## EXERCISE AIM
Render the lines from the one containing "What are all" through the last line as a JSON list of strings, one per line, with blank lines omitted.

*** Opening of DATA PROVIDED ***

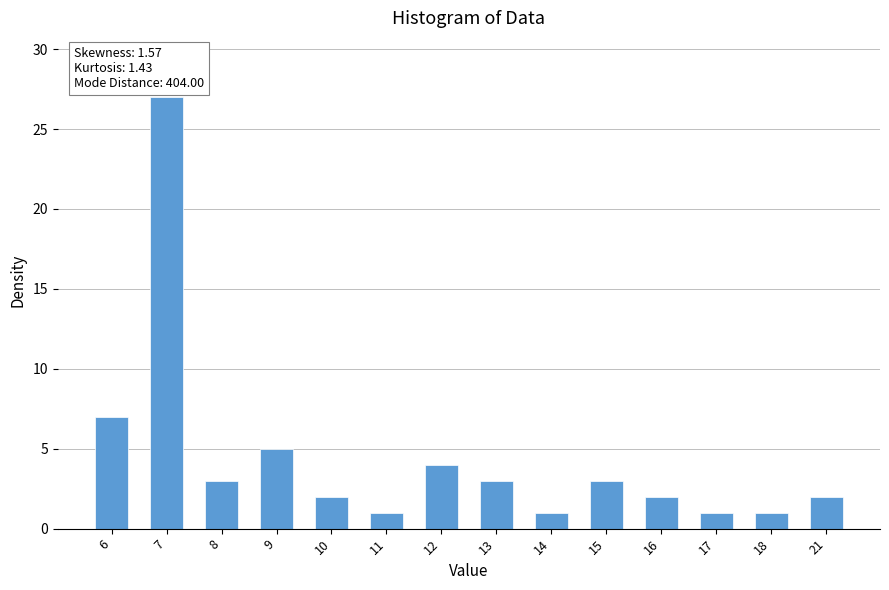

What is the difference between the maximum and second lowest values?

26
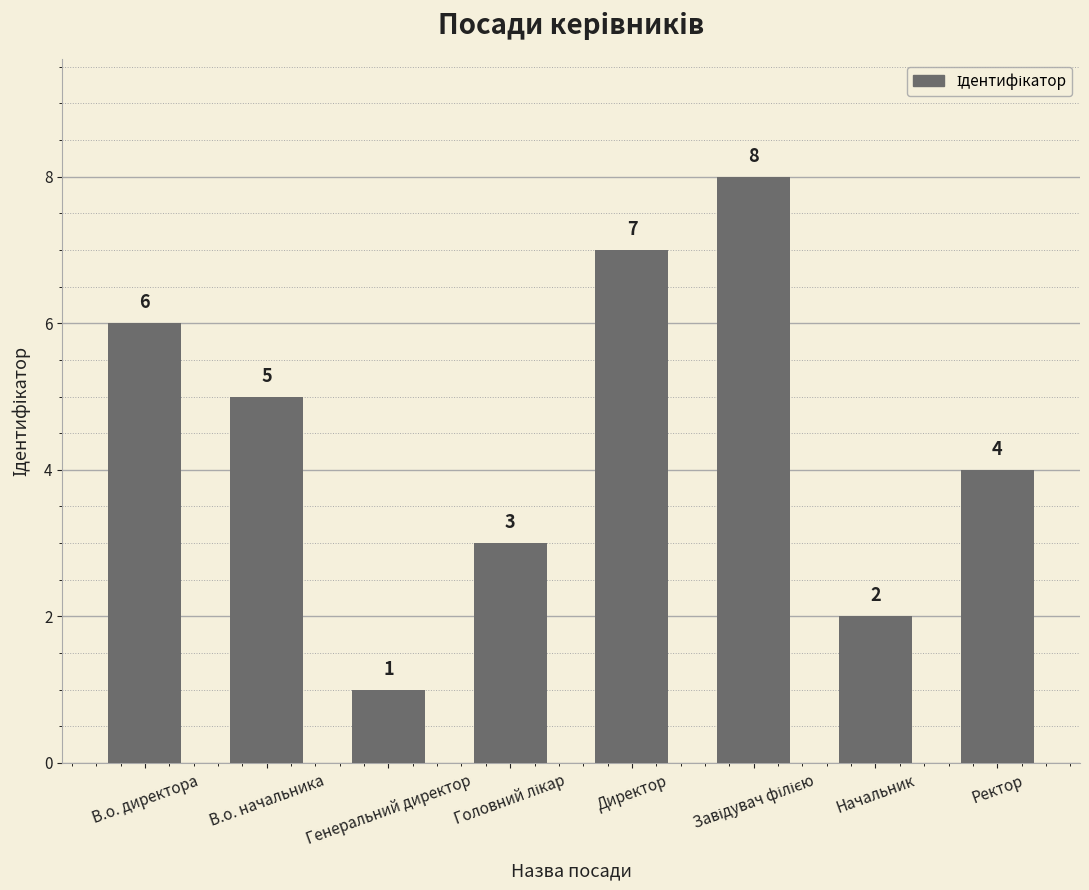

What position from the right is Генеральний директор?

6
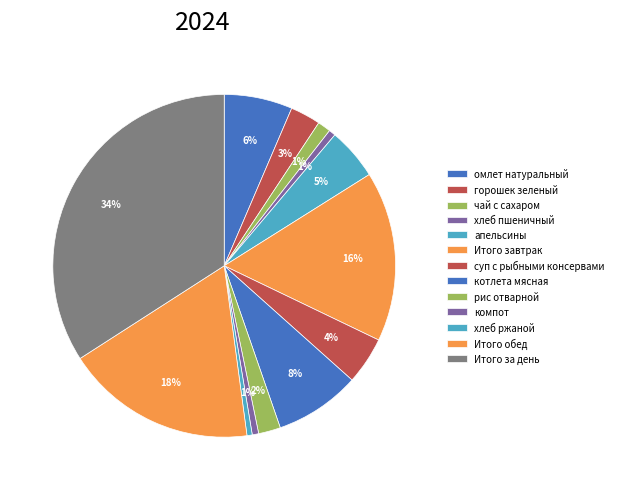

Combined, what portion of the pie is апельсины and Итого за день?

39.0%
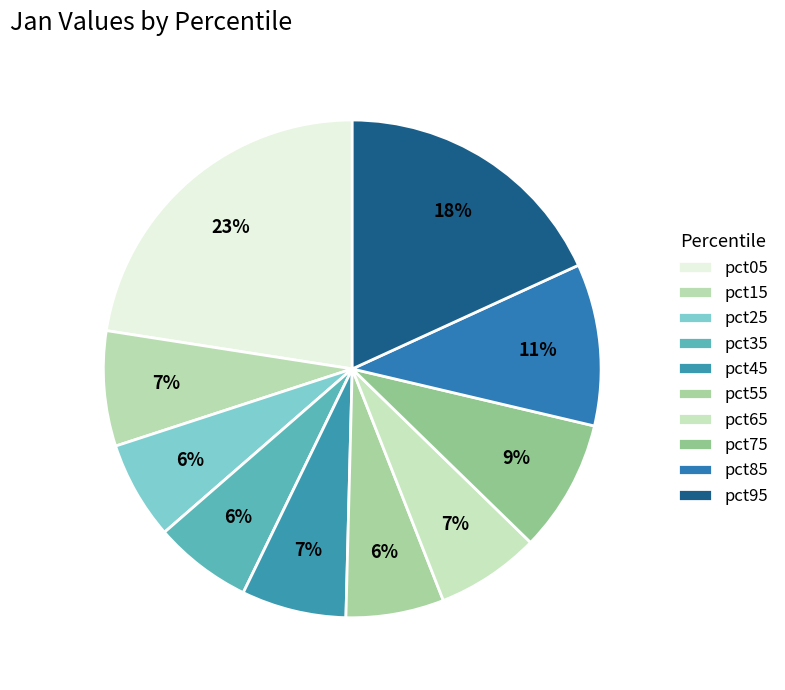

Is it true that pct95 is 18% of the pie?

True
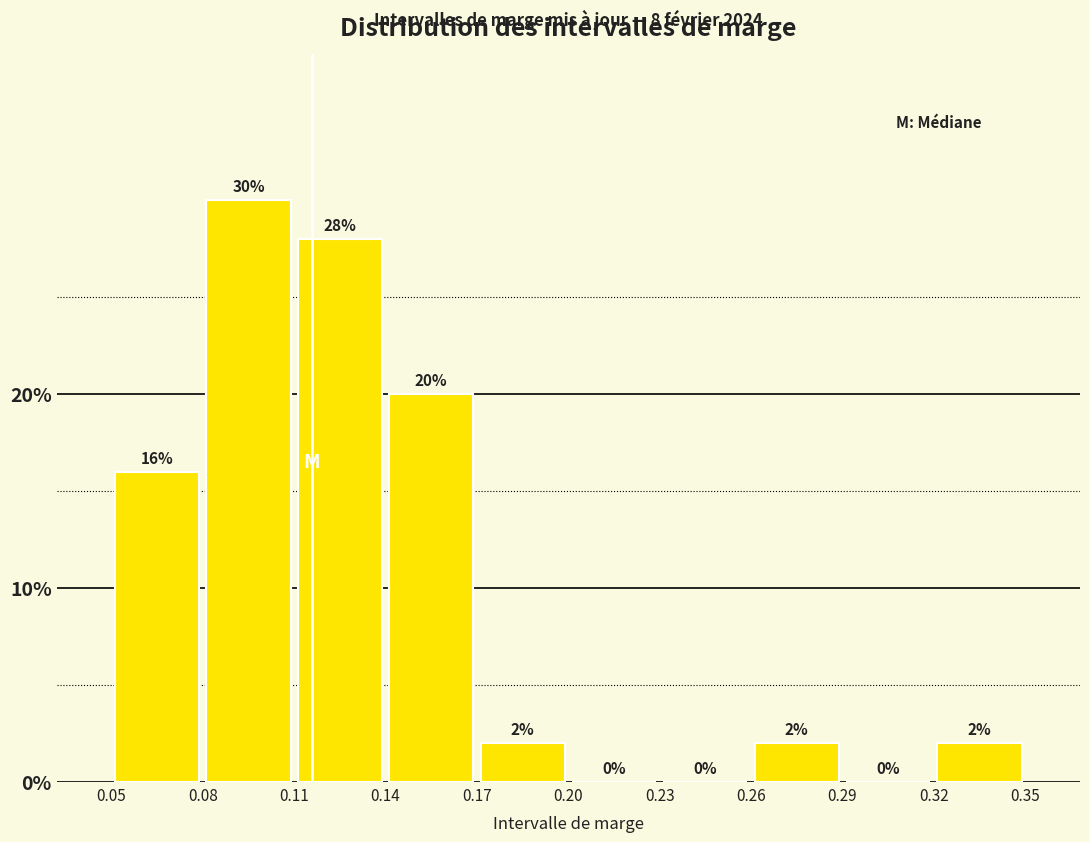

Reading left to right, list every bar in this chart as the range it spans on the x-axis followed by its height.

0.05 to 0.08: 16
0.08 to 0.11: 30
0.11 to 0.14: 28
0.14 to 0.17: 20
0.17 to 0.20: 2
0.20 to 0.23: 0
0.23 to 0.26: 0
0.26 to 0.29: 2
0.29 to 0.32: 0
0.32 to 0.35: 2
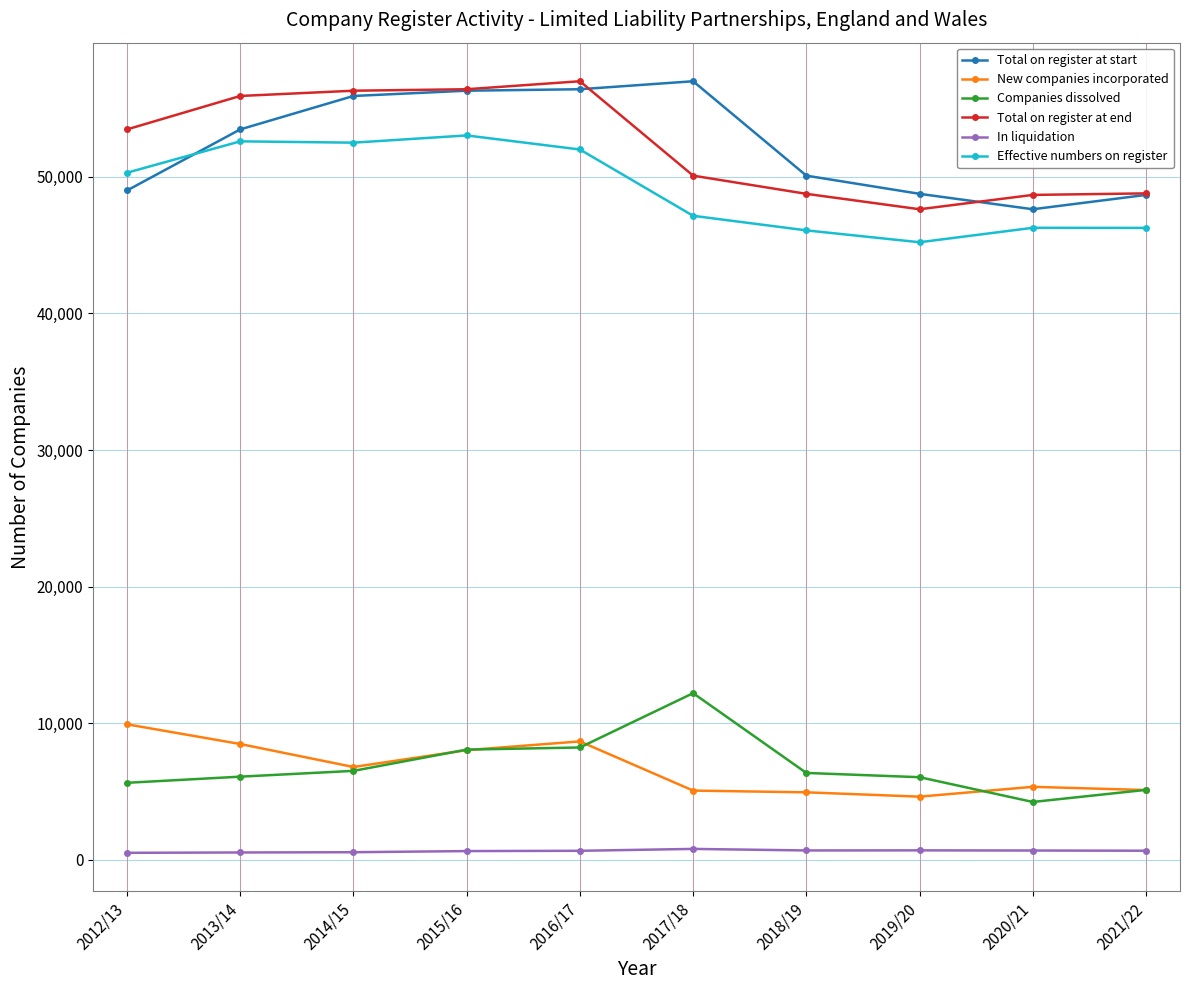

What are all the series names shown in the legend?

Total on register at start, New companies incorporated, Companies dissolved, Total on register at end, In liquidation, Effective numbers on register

*** Close of DATA PROVIDED ***

## TASK OUTPUT
[
  "What are all the series names shown in the legend?",
  "Total on register at start, New companies incorporated, Companies dissolved, Total on register at end, In liquidation, Effective numbers on register"
]